Le fait que la gratification dépende en tout cas partiellement du bon plaisir de l’employeur n’empêche pas que certaines conditions puissent être mises à son versement, dont la fixation d’objectifs à l’employé par exemple.
Dans un cas d’espèce (TF 4A_378/2017 du 27 novembre 2017, consid. 3.3-3.4), le Tribunal avait relevé que l’autorité cantonale avait correctement qualifié la rémunération de gratification eu égard à son caractère accessoire et au fait que la rétribution dépendait au moins dans une certaine mesure du bon vouloir de l’employeur, nonobstant les objectifs qui devaient être fixés par celui-ci à l’employé. La difficulté résidait bien plutôt dans le fait que l’employeur avait renoncé à fixer des objectifs annuels concrets, ce que l’employé interprétait comme une renonciation (tacite) par l’employeur de la condition fixée au versement de la gratification.
Pour le Tribunal fédéral, cette renonciation devait bien plutôt s’interpréter à la lumière de l’art. 156 CO.
En effet, lorsqu’une condition est convenue et que son accomplissement dépend, dans une certaine mesure, de la volonté d’une des parties auxquelles le contrat impose des obligations, cette partie n’a en principe pas une liberté entière de refuser cet accomplissement et de se dégager ainsi de ses obligations contractuelles. Elle doit au contraire agir de manière loyale et conforme aux règles de la bonne foi ; en cas de violation de ces exigences, la condition est censée être accomplie selon l’art. 156 CO.

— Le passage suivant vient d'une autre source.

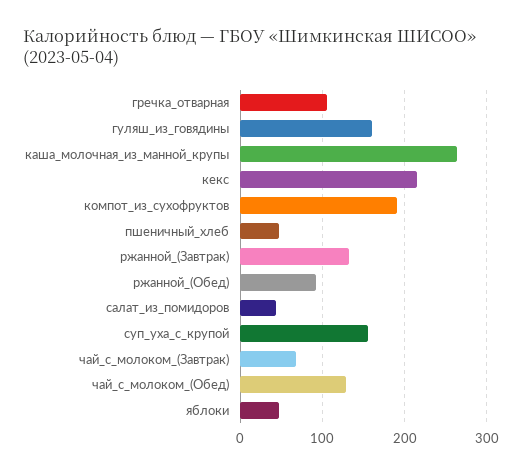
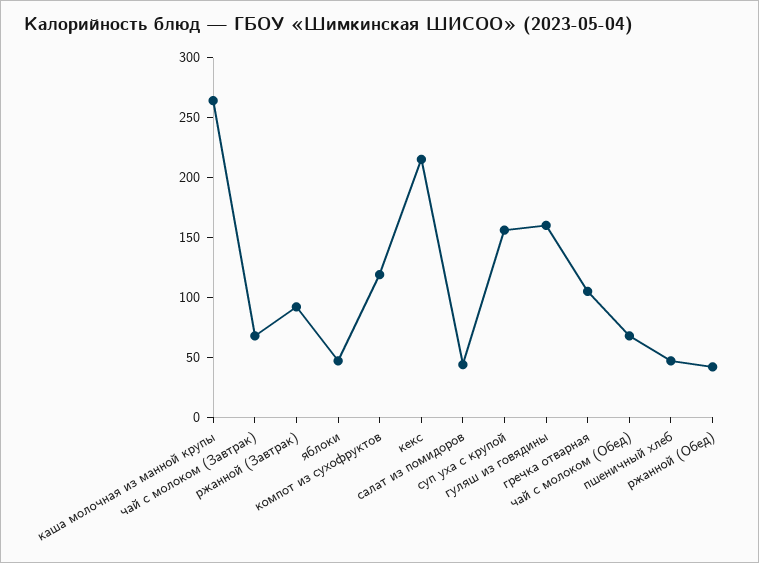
  {
    "гречка_отварная": 110,
    "гуляш_из_говядины": 160,
    "каша_молочная_из_манной_крупы": 260,
    "кекс": 220,
-   "компот_из_сухофруктов": 190,
+   "компот_из_сухофруктов": 120,
    "пшеничный_хлеб": 50,
-   "ржанной_(Завтрак)": 130,
+   "ржанной_(Завтрак)": 90,
-   "ржанной_(Обед)": 90,
+   "ржанной_(Обед)": 40,
    "салат_из_помидоров": 40,
    "суп_уха_с_крупой": 160,
    "чай_с_молоком_(Завтрак)": 70,
-   "чай_с_молоком_(Обед)": 130,
+   "чай_с_молоком_(Обед)": 70,
    "яблоки": 50
  }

Toutefois, dans le cas d’espèce, le fait que l’employeur se soit abstenu de fixer à l’employé chaque année des objectifs particuliers alors que le versement de la gratification était conditionné à de tels objectifs ne signifiait pas encore qu’il aurait renoncé par actes concluants à subordonner le paiement à toute condition, y compris celle, élémentaire, de la bonne et fidèle exécution des tâches correspondant au cahier des charges de l’employé. Or il découle des constatations de fait que l’employé n’avait pas donné pleine et entière satisfaction dans l’accomplissement de ses tâches contractuelles.
Le paiement de la gratification n’était donc pas dû, quand bien même l’employeur n’aurait pas assigné d’objectifs annuels particuliers comme le requérait le contrat.